Thangachimadam is a village in Rameswaram island in the state of Tamil Nadu in India.

Geography
Rameshwaram is separated from the mainland by Pamban channel.

Economy
The main occupation of people live here is fishing and its allied occupations.  Also coconut and jasmine farming activities exist at a considerable level. Jasmine nurseries abound in this coastal hamlet although fishing is the predominant activity. Around 300 farmers cultivate the exotic jasmine variety that is known for its unique fragrance. Small nurseries cover at least 150 acres in the village. Jasmine is almost synonymous with the temple city of Madurai, but the famed Madurai malli has its origins in this little known village of Thangachimadam on Rameswaram island.

Climate

Thangachimadam has a hot tropical climate temperature ranging from 25 °C (min) to 46 °C (max) and the relative humidity is high at 79% on an average and it ranges between 80% to 90%.

Winter: Max. 30 °C Min. 25 °C, rainfall: 500 mm

Communication
Under the joint ISRO-MSSRF Village Resource Centre programme- ISRO has sanctioned satellite
connectivity to Thiruvaiyaru in Tanjore, Sembatty in Dindigul district and Thangachimadam in
Ramnad district.
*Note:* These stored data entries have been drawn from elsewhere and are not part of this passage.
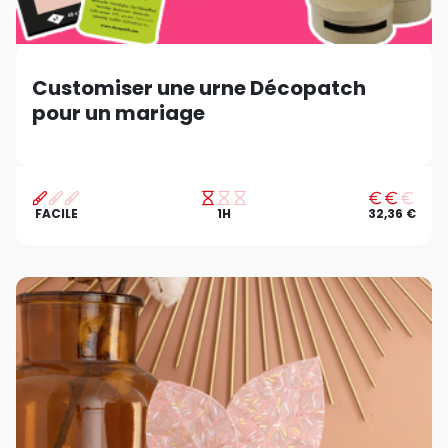
Customiser une urne Décopatch
pour un mariage
FACILE
1H
32,36 €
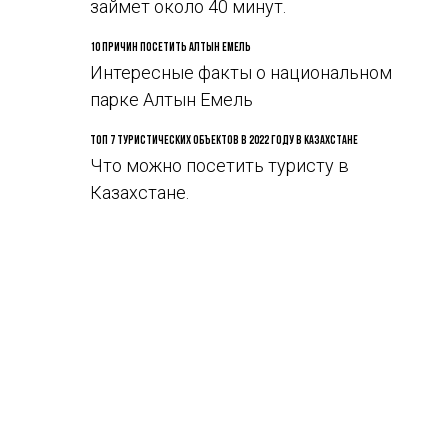
займет около 40 минут.
10 причин посетить Алтын Емель
Интересные факты о национальном
парке Алтын Емель
Топ 7 туристических объектов в 2022 году в Казахстане
Что можно посетить туристу в
Казахстане.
These centers will facilitate teleconferences between farm and fishing families at these locations and MSSRF scientists as well as with leading experts in the area of health, education, agriculture, fisheries, marketing and disaster management.

Education

 Govt Higher Secondary School.
 Mandapam Union Primary School
 Vivekanda Vidyalaya Matriculation School.
 St. Theresa primary school.
 Holy cross girls higher secondary school.

 Yagappa High School

 Kamaraj high school.
 King of Kings Matriculation School
 Infant Jesus Matriculation school.
 Al Hadi Primary school.
 st james primary and nursery school
 St Anne's Matriculation Higher Secondary school
 Udhayam Polytechnic College

Notable people 

 S. A. Chandrasekhar, Tamil film director
 Former President of India Dr. A. P. J. Abdul Kalam's resting place is at Ariyankundu Bus stop near Thangachimadam.